Wednesday, August 25, 2010

I'm back, I guess

So I know you've all been thinking I spent my summer watching "Mad Men" and punking my fellow faculty, but I didn't. I don't even like "Mad Men." (I know, that is surprising, isn't it? I was surprised.) People sometimes complain writing is invisible work, but I like it that way. If the folks at the coffee shop start to recognize me, I switch coffee shops. Really I'd prefer not to talk much about my writing or even necessarily my reading. But I do it for you, because I feel like talking about my process is part of what I signed on for when I became that semi-public figure known as a writing professor. So even if I was invisible for the summer, you should know, I wasn't doing nothing. Not most of the time anyway. Naturally I read quite a bit (including David Copperfield and the first two volumes of Proust, who I am in love love love with), I have a short-short coming out in Pank magazine, and an essay coming out in Creative Nonfiction, and I have seven stories in various states of dress. They all have openings at least and so here, for the time being anyway, are seven first sentences. Just so you know I'm still here.

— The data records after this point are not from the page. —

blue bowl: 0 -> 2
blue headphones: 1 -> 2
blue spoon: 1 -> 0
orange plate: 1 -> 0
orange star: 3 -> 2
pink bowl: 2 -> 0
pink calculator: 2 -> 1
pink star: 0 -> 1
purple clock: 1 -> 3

"In the last years of the nineteenth century, the third strongest man in the world was said to be a Turk named Yusuf Ismail, known in his homeland as Yusuf the Great, or Yusuf the Large, and known everywhere else as the Terrible Turk, the first of a line of legendary, savage, monstrously large wrestlers all called, one after the other, the Terrible Turk."

"There were nearly 6,000 speeches given to 700,000 people."

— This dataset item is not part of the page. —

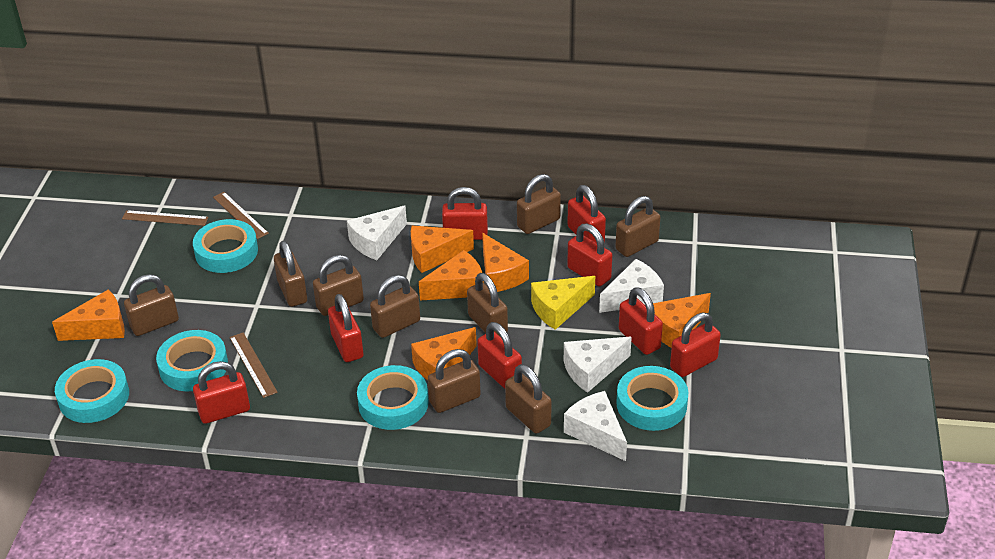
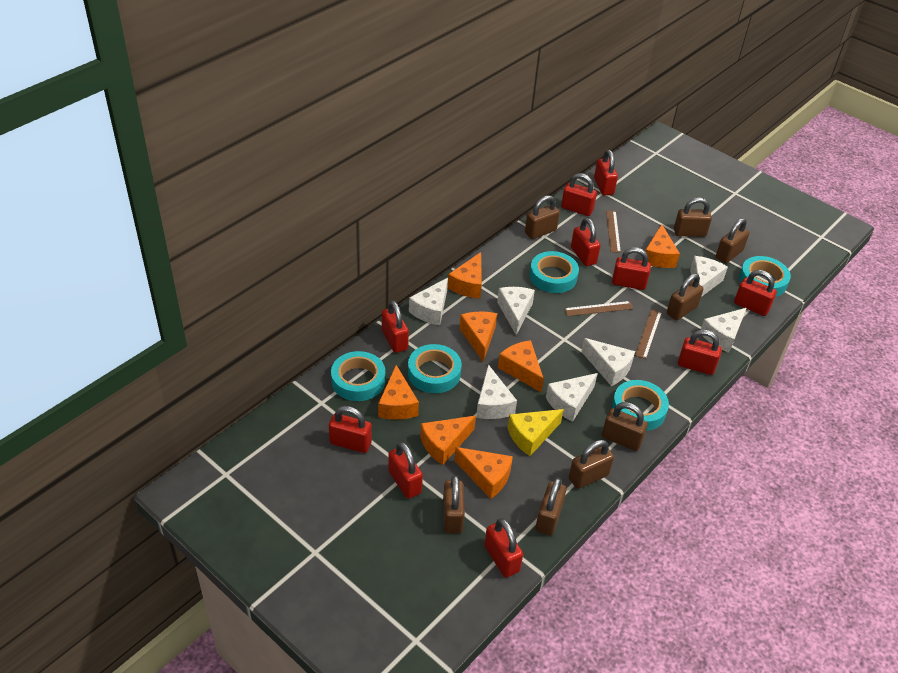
brown padlock: 9 -> 8
orange cheese: 6 -> 7
red padlock: 8 -> 10
white cheese: 4 -> 7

"While we waited we were visited by the ghosts of the girls who had already died, those who were closest to the explosion, in the kitchen sneaking butter and bread when the gas ignited, the ones who died immediately, in a sense without injury, the girls who died explosively."

"It was the age of automatons and already there was a fly made of brass, a mechanical tiger, a peacock, a swan, an eight foot elephant, and a duck that swallowed a piece of grain and excreted a small pellet."

"His eyes were frequently inflamed and he feared going blind."

"Soon there will be a girl who will not eat."

"Most nights, Isabel could see, through the bedroom window of her Istanbul apartment, the writer James Baldwin at work at his kitchen table in his own apartment across the road."

Wednesday, August 04, 2010

I have decided to take ten of my older short stories, previously available only in hard copies of various hard-to-find literary magazines, and make them available as an e-book on Lulu. For a mere $5.99, you could have your very own download: https://www.lulu.com/product/ebook/things-to-do/12091953.

Tuesday, August 03, 2010

Recommended Reading

I am really really liking this story by (admittedly one of my dear mentors) Melissa Pritchard: "Pelagia, Holy Fool".